Required work:
Count the lines below that hold "three". Give the number without comment.
*** Block opens ***
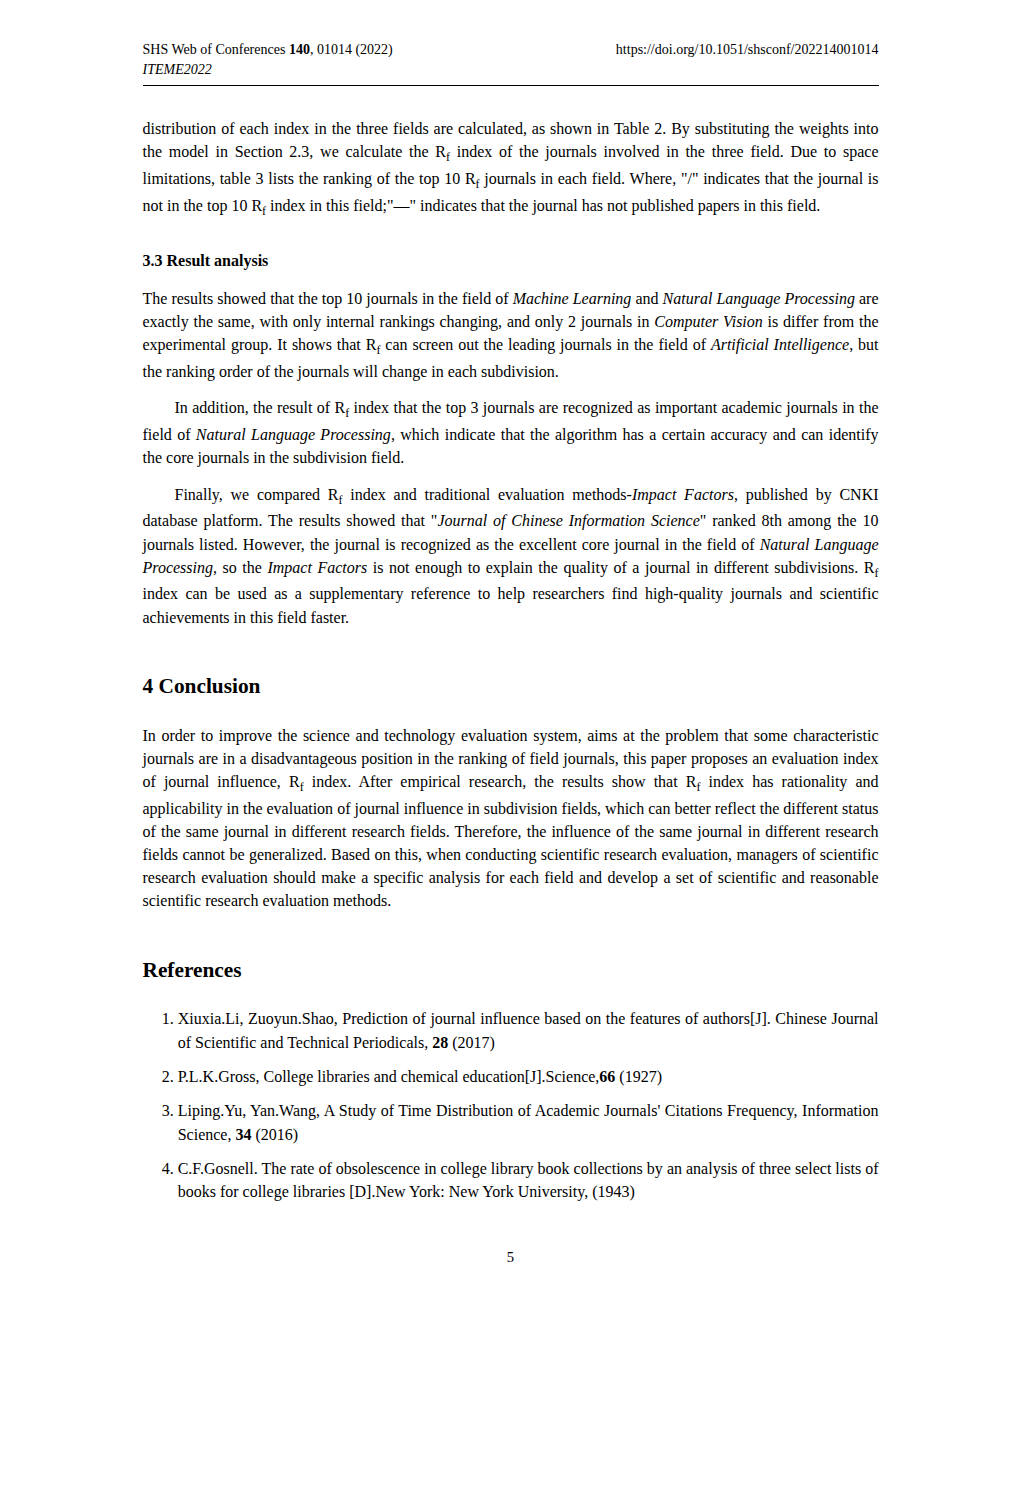SHS Web of Conferences 140, 01014 (2022)
ITEME2022
https://doi.org/10.1051/shsconf/202214001014
distribution of each index in the three fields are calculated, as shown in Table 2. By substituting the weights into the model in Section 2.3, we calculate the Rf index of the journals involved in the three field. Due to space limitations, table 3 lists the ranking of the top 10 Rf journals in each field. Where, "/" indicates that the journal is not in the top 10 Rf index in this field;"—" indicates that the journal has not published papers in this field.
3.3 Result analysis
The results showed that the top 10 journals in the field of Machine Learning and Natural Language Processing are exactly the same, with only internal rankings changing, and only 2 journals in Computer Vision is differ from the experimental group. It shows that Rf can screen out the leading journals in the field of Artificial Intelligence, but the ranking order of the journals will change in each subdivision.
In addition, the result of Rf index that the top 3 journals are recognized as important academic journals in the field of Natural Language Processing, which indicate that the algorithm has a certain accuracy and can identify the core journals in the subdivision field.
Finally, we compared Rf index and traditional evaluation methods-Impact Factors, published by CNKI database platform. The results showed that "Journal of Chinese Information Science" ranked 8th among the 10 journals listed. However, the journal is recognized as the excellent core journal in the field of Natural Language Processing, so the Impact Factors is not enough to explain the quality of a journal in different subdivisions. Rf index can be used as a supplementary reference to help researchers find high-quality journals and scientific achievements in this field faster.
4 Conclusion
In order to improve the science and technology evaluation system, aims at the problem that some characteristic journals are in a disadvantageous position in the ranking of field journals, this paper proposes an evaluation index of journal influence, Rf index. After empirical research, the results show that Rf index has rationality and applicability in the evaluation of journal influence in subdivision fields, which can better reflect the different status of the same journal in different research fields. Therefore, the influence of the same journal in different research fields cannot be generalized. Based on this, when conducting scientific research evaluation, managers of scientific research evaluation should make a specific analysis for each field and develop a set of scientific and reasonable scientific research evaluation methods.
References
Xiuxia.Li, Zuoyun.Shao, Prediction of journal influence based on the features of authors[J]. Chinese Journal of Scientific and Technical Periodicals, 28 (2017)
P.L.K.Gross, College libraries and chemical education[J].Science,66 (1927)
Liping.Yu, Yan.Wang, A Study of Time Distribution of Academic Journals' Citations Frequency, Information Science, 34 (2016)
C.F.Gosnell. The rate of obsolescence in college library book collections by an analysis of three select lists of books for college libraries [D].New York: New York University, (1943)
5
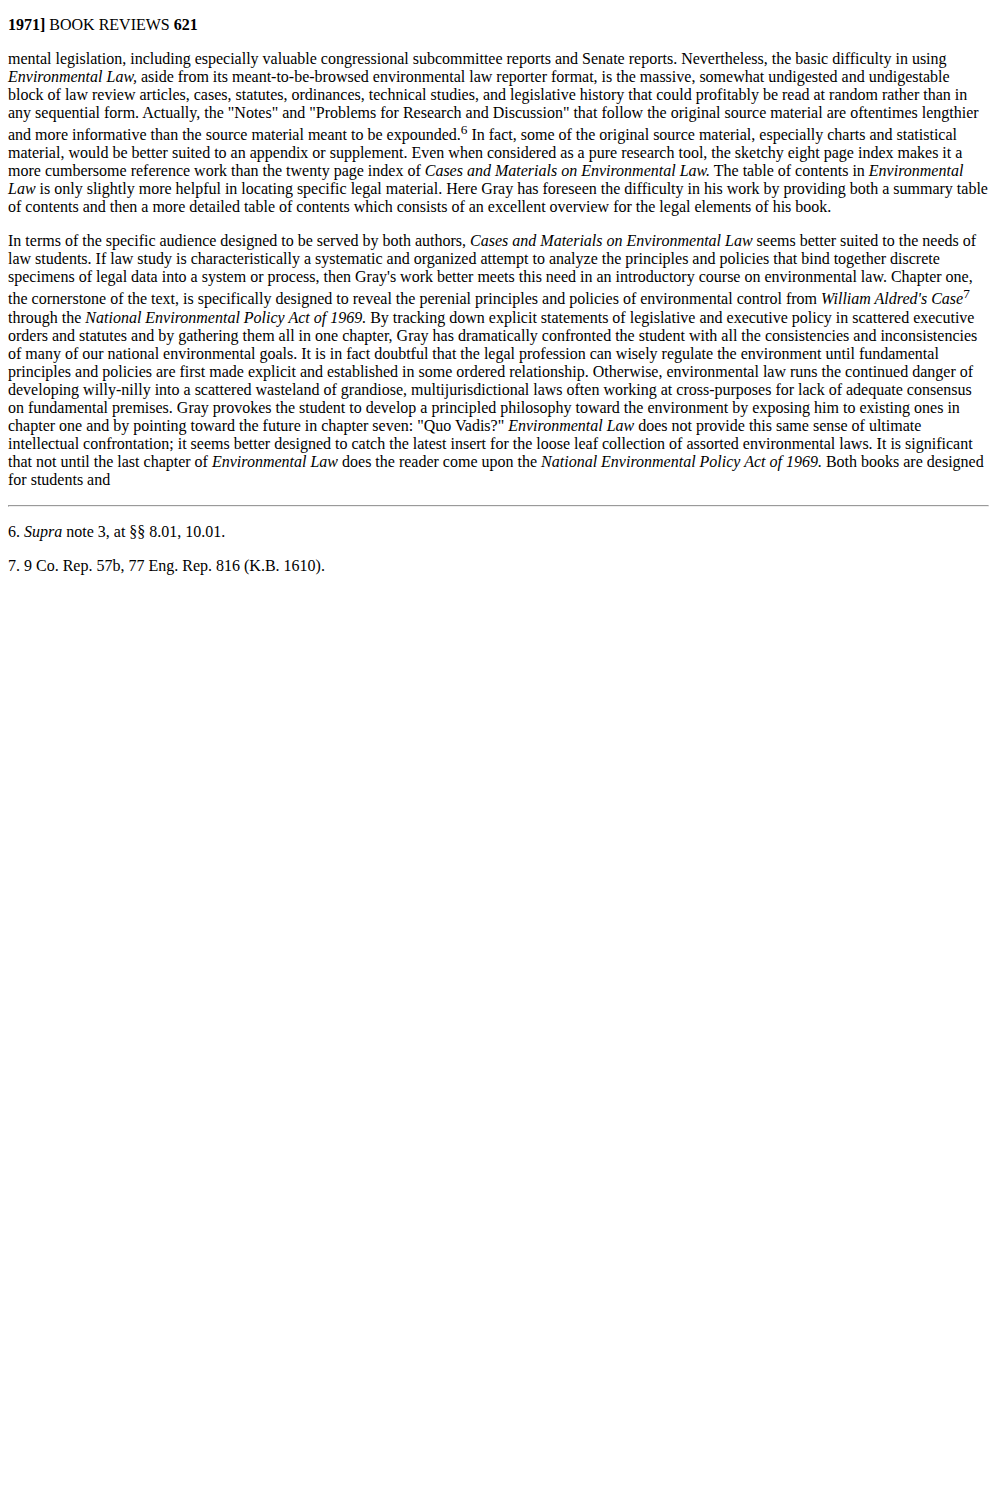1971] BOOK REVIEWS 621
mental legislation, including especially valuable congressional subcommittee reports and Senate reports. Nevertheless, the basic difficulty in using Environmental Law, aside from its meant-to-be-browsed environmental law reporter format, is the massive, somewhat undigested and undigestable block of law review articles, cases, statutes, ordinances, technical studies, and legislative history that could profitably be read at random rather than in any sequential form. Actually, the "Notes" and "Problems for Research and Discussion" that follow the original source material are oftentimes lengthier and more informative than the source material meant to be expounded.6 In fact, some of the original source material, especially charts and statistical material, would be better suited to an appendix or supplement. Even when considered as a pure research tool, the sketchy eight page index makes it a more cumbersome reference work than the twenty page index of Cases and Materials on Environmental Law. The table of contents in Environmental Law is only slightly more helpful in locating specific legal material. Here Gray has foreseen the difficulty in his work by providing both a summary table of contents and then a more detailed table of contents which consists of an excellent overview for the legal elements of his book.
In terms of the specific audience designed to be served by both authors, Cases and Materials on Environmental Law seems better suited to the needs of law students. If law study is characteristically a systematic and organized attempt to analyze the principles and policies that bind together discrete specimens of legal data into a system or process, then Gray's work better meets this need in an introductory course on environmental law. Chapter one, the cornerstone of the text, is specifically designed to reveal the perenial principles and policies of environmental control from William Aldred's Case7 through the National Environmental Policy Act of 1969. By tracking down explicit statements of legislative and executive policy in scattered executive orders and statutes and by gathering them all in one chapter, Gray has dramatically confronted the student with all the consistencies and inconsistencies of many of our national environmental goals. It is in fact doubtful that the legal profession can wisely regulate the environment until fundamental principles and policies are first made explicit and established in some ordered relationship. Otherwise, environmental law runs the continued danger of developing willy-nilly into a scattered wasteland of grandiose, multijurisdictional laws often working at cross-purposes for lack of adequate consensus on fundamental premises. Gray provokes the student to develop a principled philosophy toward the environment by exposing him to existing ones in chapter one and by pointing toward the future in chapter seven: "Quo Vadis?" Environmental Law does not provide this same sense of ultimate intellectual confrontation; it seems better designed to catch the latest insert for the loose leaf collection of assorted environmental laws. It is significant that not until the last chapter of Environmental Law does the reader come upon the National Environmental Policy Act of 1969. Both books are designed for students and
6. Supra note 3, at §§ 8.01, 10.01.
7. 9 Co. Rep. 57b, 77 Eng. Rep. 816 (K.B. 1610).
*** Block closes ***
The completed task:
2